# 66 gto oil ?



## noluck (Aug 13, 2008)

hello, we"re just finishing a freinds 66 gto. the stock 389 was rebuilt useing the stock oilpan and the original dipstick. to get the oil level up to the full mark it takes almost 9 qts of oil? in the factory manual it states all v8 "s had 5 qt pans plus filter and on the forum someone stated all gto"s had 6 qt pans? 9 qts seems like way to much but thats what its showing to get to almost the full mark. the dipstick handle seems positioned right , any ideas?
thanks


----------



## injn37 (Nov 16, 2008)

Kinda stinks to have to pull the pan, but that is what you might have to do. Check to make sure that the dipstick is positioned correct, and is not running parallel to the pan rail inside the motor. Check the height from the pan rail to the oil pump pick up, and then fill the level pan with about 5 quarts and see where the level falls. Pontiac used several dipstick tube configurations and sometimes there is nothing like doing a visual check to make sure you don't run the beast dry!

rich


----------



## 05GTO (Oct 6, 2004)

My 66 is 6 quarts, Does your car have A/C or the longer A/C dip stick tube? The top of the tube on a non-A/C car is just above the exhaust manifold. The top of the A/C tube is between the compressor and the valve cover. Maybe the A/C tube with the shorter non A/C dipstick?


----------



## geeteeohguy (Feb 2, 2008)

Mine hold 6 quarts, 7 with filter. The two above posts are right on the money...check dipstick routing and application.


----------



## zzomby (Aug 23, 2009)

My 65' 389 holds 5+1 Similar situation. I have the wrong dipstick. Its dry. Or do I have the wrong oil pan? Now you got me thinking. By the way if those are your cars Randy they are sweet.


----------



## VettenGoat (Jun 19, 2007)

Oil capacity should be 5 +1. It sounds to me as the dipstick is either too short or the dipstick tube in the side of the block is longer than the previous set up. 

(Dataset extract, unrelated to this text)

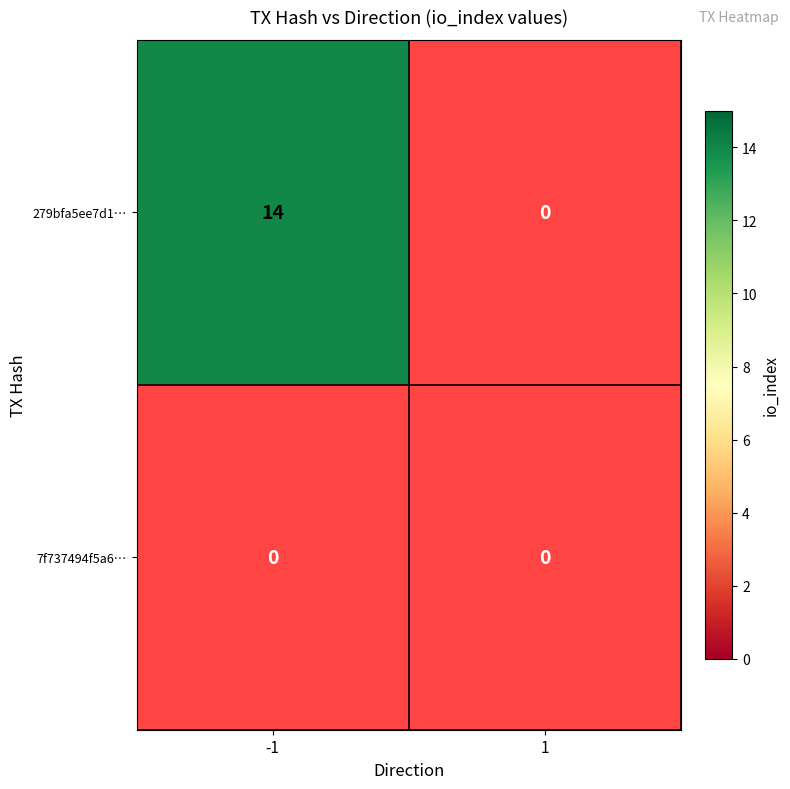

Is the value of 7f737494f5a63cd1995aa4e6d3a100c5311460d at -1 greater than the value of 279bfa5ee7d191aa3c246f66843cc00d451aa77 at 1?

No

Considering how similar Pontiac engines are, it is odd that there are so many dipstick variations. We had similar issues when we built my motor and ended up taking down the pan, checking to ensure the stick was routing through the windage tray, and measuring the depth the stick went into the sump. It took some experimenting and I don't recall the exact length unfortunately. Alternatively, you can raid the local junk yard for a variety of Pontiac dipsticks to find one that reads to 6 quarts full. 

DON'T fill it to 9 quarts.

Good luck//Mike


----------